Hatsell S J, Eady R A, Wennerstrand L, Dopping-Hepenstal P, Leigh I M, Munro C, Kelsell D P
Center for Cutaneous Research, St. Bartholomews, and the Royal London School of Medicine and Dentistry, Queen Mary College, London, UK.
J Invest Dermatol. 2001 Apr;116(4):606-9. doi: 10.1046/j.1523-1747.2001.13041234.x.
We report a novel mutation in the exon 6 splice donor site of keratin 1 (G4134A) that segregates with a palmoplantar keratoderma in three kindreds. The nucleotide substitution leads to the utilization of a novel in-frame splice site 54 bases downstream of the mutation with the subsequent insertion of 18 amino acids into the 2B rod domain. This mutation appears to have a milder effect than previously described mutations in the helix initiation and termination sequence on the function of the rod domain, with regard to filament assembly and stability. Affected individuals displayed only mild focal epidermolysis in the spinous layer of palmoplantar epidermis, in comparison with cases of bullous congenital ichthyosiform erythroderma also due to keratin 1 mutations, which show widespread and severe epidermolysis. This study describes a novel mutation in KRT1 that results in a phenotype distinct from classical bullous congenital ichthyosiform erythroderma.

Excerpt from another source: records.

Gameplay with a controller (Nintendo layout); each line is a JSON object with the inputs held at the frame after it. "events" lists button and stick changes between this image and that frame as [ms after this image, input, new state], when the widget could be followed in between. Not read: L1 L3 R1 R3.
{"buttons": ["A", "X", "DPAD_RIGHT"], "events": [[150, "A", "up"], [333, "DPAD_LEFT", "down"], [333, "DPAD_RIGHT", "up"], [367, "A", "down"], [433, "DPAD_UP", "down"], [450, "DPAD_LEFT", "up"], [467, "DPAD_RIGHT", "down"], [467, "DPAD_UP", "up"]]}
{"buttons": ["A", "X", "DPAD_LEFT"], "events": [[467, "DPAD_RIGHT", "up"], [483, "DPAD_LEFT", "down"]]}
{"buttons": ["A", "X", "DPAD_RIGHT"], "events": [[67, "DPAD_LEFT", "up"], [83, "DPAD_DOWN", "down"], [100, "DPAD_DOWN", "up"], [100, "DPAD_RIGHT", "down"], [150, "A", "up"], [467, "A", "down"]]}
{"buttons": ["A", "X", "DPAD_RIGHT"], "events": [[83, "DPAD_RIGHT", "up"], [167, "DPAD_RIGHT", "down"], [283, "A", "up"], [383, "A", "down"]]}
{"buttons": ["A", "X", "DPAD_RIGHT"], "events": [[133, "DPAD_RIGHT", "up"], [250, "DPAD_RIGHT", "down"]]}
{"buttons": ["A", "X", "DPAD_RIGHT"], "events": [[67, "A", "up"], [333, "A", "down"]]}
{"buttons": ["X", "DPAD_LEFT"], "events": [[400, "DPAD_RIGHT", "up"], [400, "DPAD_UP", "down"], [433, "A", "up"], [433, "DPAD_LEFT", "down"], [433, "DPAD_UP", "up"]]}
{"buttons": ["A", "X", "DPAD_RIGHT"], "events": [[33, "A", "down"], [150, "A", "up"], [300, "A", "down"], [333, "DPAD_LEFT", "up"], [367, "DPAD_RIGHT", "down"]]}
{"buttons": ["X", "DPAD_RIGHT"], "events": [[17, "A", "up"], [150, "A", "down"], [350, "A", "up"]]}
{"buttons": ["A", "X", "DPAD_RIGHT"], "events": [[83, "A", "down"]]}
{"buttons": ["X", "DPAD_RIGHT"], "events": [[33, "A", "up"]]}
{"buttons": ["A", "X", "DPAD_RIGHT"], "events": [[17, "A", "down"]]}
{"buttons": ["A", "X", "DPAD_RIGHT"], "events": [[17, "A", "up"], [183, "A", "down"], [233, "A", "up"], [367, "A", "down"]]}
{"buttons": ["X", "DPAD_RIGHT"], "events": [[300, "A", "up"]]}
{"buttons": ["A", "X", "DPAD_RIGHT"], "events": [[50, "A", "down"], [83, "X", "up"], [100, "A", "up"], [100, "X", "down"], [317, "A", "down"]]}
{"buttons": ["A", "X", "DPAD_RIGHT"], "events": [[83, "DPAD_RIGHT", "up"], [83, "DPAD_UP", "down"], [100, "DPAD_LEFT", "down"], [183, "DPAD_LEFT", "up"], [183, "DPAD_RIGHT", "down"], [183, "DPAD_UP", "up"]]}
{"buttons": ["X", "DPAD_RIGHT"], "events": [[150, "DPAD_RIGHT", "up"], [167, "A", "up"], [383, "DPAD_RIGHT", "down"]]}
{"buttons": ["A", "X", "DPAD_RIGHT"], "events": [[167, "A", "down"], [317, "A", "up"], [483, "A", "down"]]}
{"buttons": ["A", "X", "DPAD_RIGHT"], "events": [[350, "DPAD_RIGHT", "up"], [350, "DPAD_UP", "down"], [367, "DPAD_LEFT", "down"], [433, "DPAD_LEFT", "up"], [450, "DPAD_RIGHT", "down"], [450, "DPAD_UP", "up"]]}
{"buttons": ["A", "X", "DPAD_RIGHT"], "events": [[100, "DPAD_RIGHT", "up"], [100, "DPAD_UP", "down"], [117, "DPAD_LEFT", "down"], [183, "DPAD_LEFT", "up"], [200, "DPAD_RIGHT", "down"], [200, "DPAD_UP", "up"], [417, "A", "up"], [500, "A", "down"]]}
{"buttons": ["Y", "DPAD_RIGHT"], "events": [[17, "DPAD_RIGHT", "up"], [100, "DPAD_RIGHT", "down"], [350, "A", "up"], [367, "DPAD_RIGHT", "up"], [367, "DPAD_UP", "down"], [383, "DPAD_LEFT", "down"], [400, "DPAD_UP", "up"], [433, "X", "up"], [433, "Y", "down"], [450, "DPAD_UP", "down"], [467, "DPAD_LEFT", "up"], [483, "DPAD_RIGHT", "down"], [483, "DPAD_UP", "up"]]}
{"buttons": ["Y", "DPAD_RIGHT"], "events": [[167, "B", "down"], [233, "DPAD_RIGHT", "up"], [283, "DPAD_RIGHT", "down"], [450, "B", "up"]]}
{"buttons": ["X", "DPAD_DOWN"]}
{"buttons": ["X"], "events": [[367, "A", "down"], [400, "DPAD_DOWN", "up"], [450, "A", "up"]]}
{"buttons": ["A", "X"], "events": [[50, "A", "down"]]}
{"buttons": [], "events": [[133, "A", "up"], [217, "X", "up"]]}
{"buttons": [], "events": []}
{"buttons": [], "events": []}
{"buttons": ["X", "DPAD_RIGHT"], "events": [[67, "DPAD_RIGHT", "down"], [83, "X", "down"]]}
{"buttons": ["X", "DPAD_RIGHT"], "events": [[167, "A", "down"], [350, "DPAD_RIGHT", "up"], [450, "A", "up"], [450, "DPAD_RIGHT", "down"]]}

我们报告了角蛋白1外显子6剪接供体位点的一个新突变(G4134A),该突变在三个家族中与掌跖角化病共分离。核苷酸替换导致在突变下游54个碱基处使用一个新的框内剪接位点,随后在2B杆状结构域插入18个氨基酸。就细丝组装和稳定性而言,该突变对角蛋白杆状结构域功能的影响似乎比先前在螺旋起始和终止序列中描述的突变更为轻微。与同样由角蛋白1突变引起的大疱性先天性鱼鳞病样红皮病病例相比,受影响个体仅在掌跖表皮棘层表现出轻度局灶性表皮松解,后者表现为广泛而严重的表皮松解。本研究描述了KRT1中的一种新突变,该突变导致了一种不同于经典大疱性先天性鱼鳞病样红皮病的表型。